Brandon Inge agreed to a four-year, $24 million contract last year, but now Miguel Cabrera is pegged to start at third base.

Duane Burleson / AP Enlarge

DETROIT - Brandon Inge is angry the Detroit Tigers acquired Miguel Cabrera to replace him at third base.

Inge asked the Tigers to trade him after they made the deal at the winter meetings nearly two months ago, but Detroit hasn't accommodated him.

"They're still trying to trade me, but I need to get ready for the possibility that I'm going to spring training with the Tigers," Inge said yesterday, speaking for the first time since the trade. "People have said or written, 'Take your $6 million and be happy sitting on the bench.' But money doesn't make me happy - playing baseball does."

Inge agreed to a $24 million, four-year contract last winter. After talking to team president Dave Dombrowski yesterday, Inge said he is ready to move on and begrudgingly accept his role as a utility player.

"The only reason I'm bitter, mad and frustrated is that I'm probably not going to play as much as I have in the past," he said.

Inge played 469 games at third base the past three seasons.
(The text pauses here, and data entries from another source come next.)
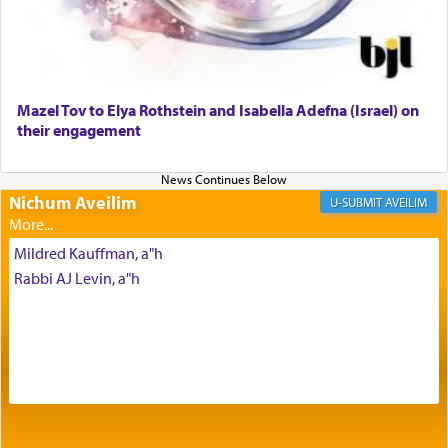
Why then did King David only ask for his prayer
to be as the Incense?
Mazel Tov to Elya Rothstein and Isabella Adefna (Israel) on
The last detail outlined among the various vessels
their engagement
in the Tabernacle was theמזבח הזהב — Golden
Altar, where upon the twice — once in the
morning and again towards the end of the day —
daily offering of קטרת — Incense.
Nichum Aveilim
AVEILIM
Mildred Kauffman, a"h
The Midrash says that distinct from all other
Rabbi AJ Levin, a"h
offerings that were brought to atone for various
failings, the
Ketores
was brought as an expression
of joy.
Its goal was to present an exquisite combination
of eleven different spices and balm that gave off a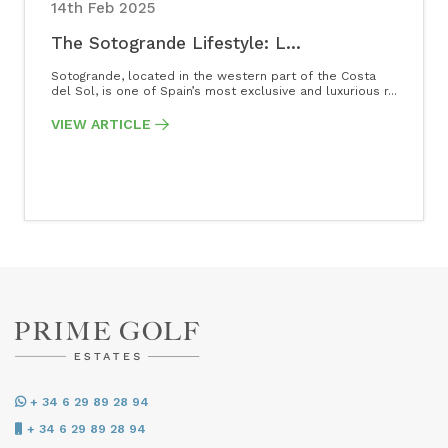
14th Feb 2025
The Sotogrande Lifestyle: L...
Sotogrande, located in the western part of the Costa
del Sol, is one of Spain’s most exclusive and luxurious r...
VIEW ARTICLE
+ 34 6 29 89 28 94
+ 34 6 29 89 28 94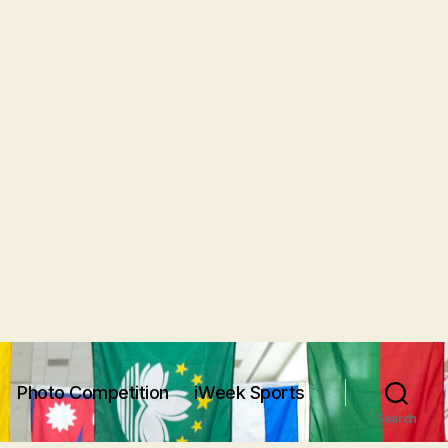
Photo Competition
iWeek Sports
Search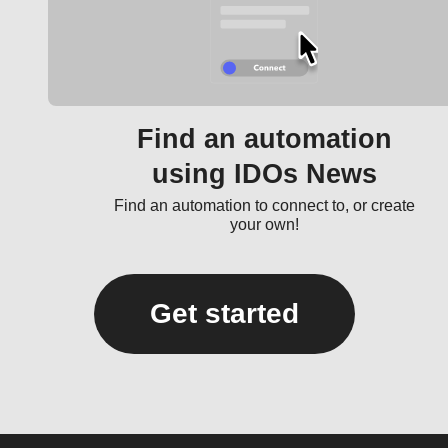
Find an automation
using IDOs News
Find an automation to connect to, or create
your own!
Get started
Inge, 30, plans to work out with Detroit's pitchers and catchers beginning Feb. 15 in Lakeland, Fla., where he will get reacquainted with catching, a position he played for 104 games during the 2003 season.
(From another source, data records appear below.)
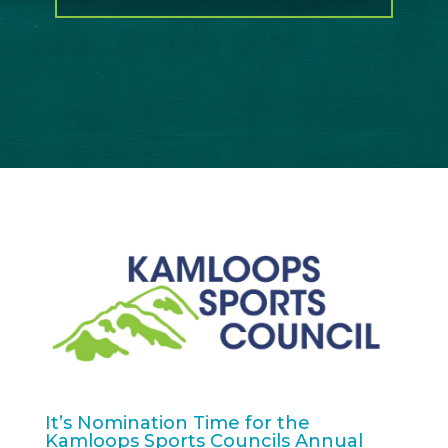
It’s Nomination Time for the
Kamloops Sports Councils Annual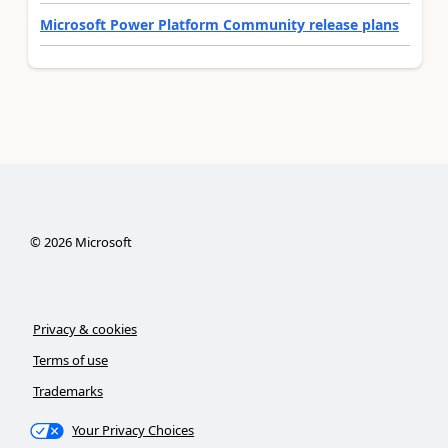
Microsoft Power Platform Community release plans
©
2026
Microsoft
Privacy & cookies
Terms of use
Trademarks
Your Privacy Choices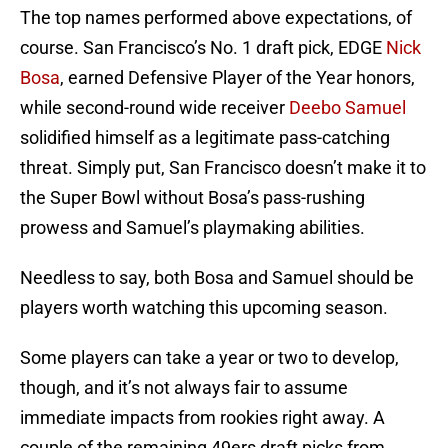
The top names performed above expectations, of
course. San Francisco’s No. 1 draft pick, EDGE
Nick
Bosa
, earned Defensive Player of the Year honors,
while second-round wide receiver
Deebo Samuel
solidified himself as a legitimate pass-catching
threat. Simply put, San Francisco doesn’t make it to
the Super Bowl without Bosa’s pass-rushing
prowess and Samuel’s playmaking abilities.
Needless to say, both Bosa and Samuel should be
players worth watching this upcoming season.
Some players can take a year or two to develop,
though, and it’s not always fair to assume
immediate impacts from rookies right away. A
couple of the remaining 49ers draft picks from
Inge has a shot to be Ivan Rodriguez's primary backup because Vance Wilson has not recovered from elbow surgery that kept him off the field all of last year.

The versatile Inge also has

major league experience at all three outfield positions. He played shortstop and pitched in college at Virginia Commonwealth.
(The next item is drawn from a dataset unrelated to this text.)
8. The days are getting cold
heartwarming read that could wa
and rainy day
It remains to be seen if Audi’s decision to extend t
"I'll play him everywhere but as a pitcher," Tigers manager Jim Leyland said. "I talked to Ingey today and we both agreed that after we discuss his situation during the first or second day of spring training, we're not going to talk about it anymore and we're going to make the best of it."

Inge hit .236 with 14 homers and 71 RBIs in 151 games last year, when he had 18 errors and probably twice as many spectacular plays on defense.

Cabrera's batting average last season in Florida was .320 and he hit 34 homers with 119 RBIs. In five seasons with the Marlins, the four-time all-star batted .313 with 138 home runs and 523 RBIs.

Detroit traded for Cabrera and starting pitcher Dontrelle Willis in early December, dealing six players, including two highly rated prospects: left-hander Andrew Miller and outfielder Cameron Maybin.

Inge, one of the most accessible athletes in Detroit, kept his thoughts to himself for weeks and recently was criticized for it.

"I owe everything to my fans, but it wouldn't have done me or the Tigers any good to say, 'I don't know what's going to happen,' or for me to bash anybody about losing my job," Inge said. "My first two hopes were to start at third for the Tigers or to start at another position for the team. Now that it looks like those two options are not going to happen, I thought it was time to talk."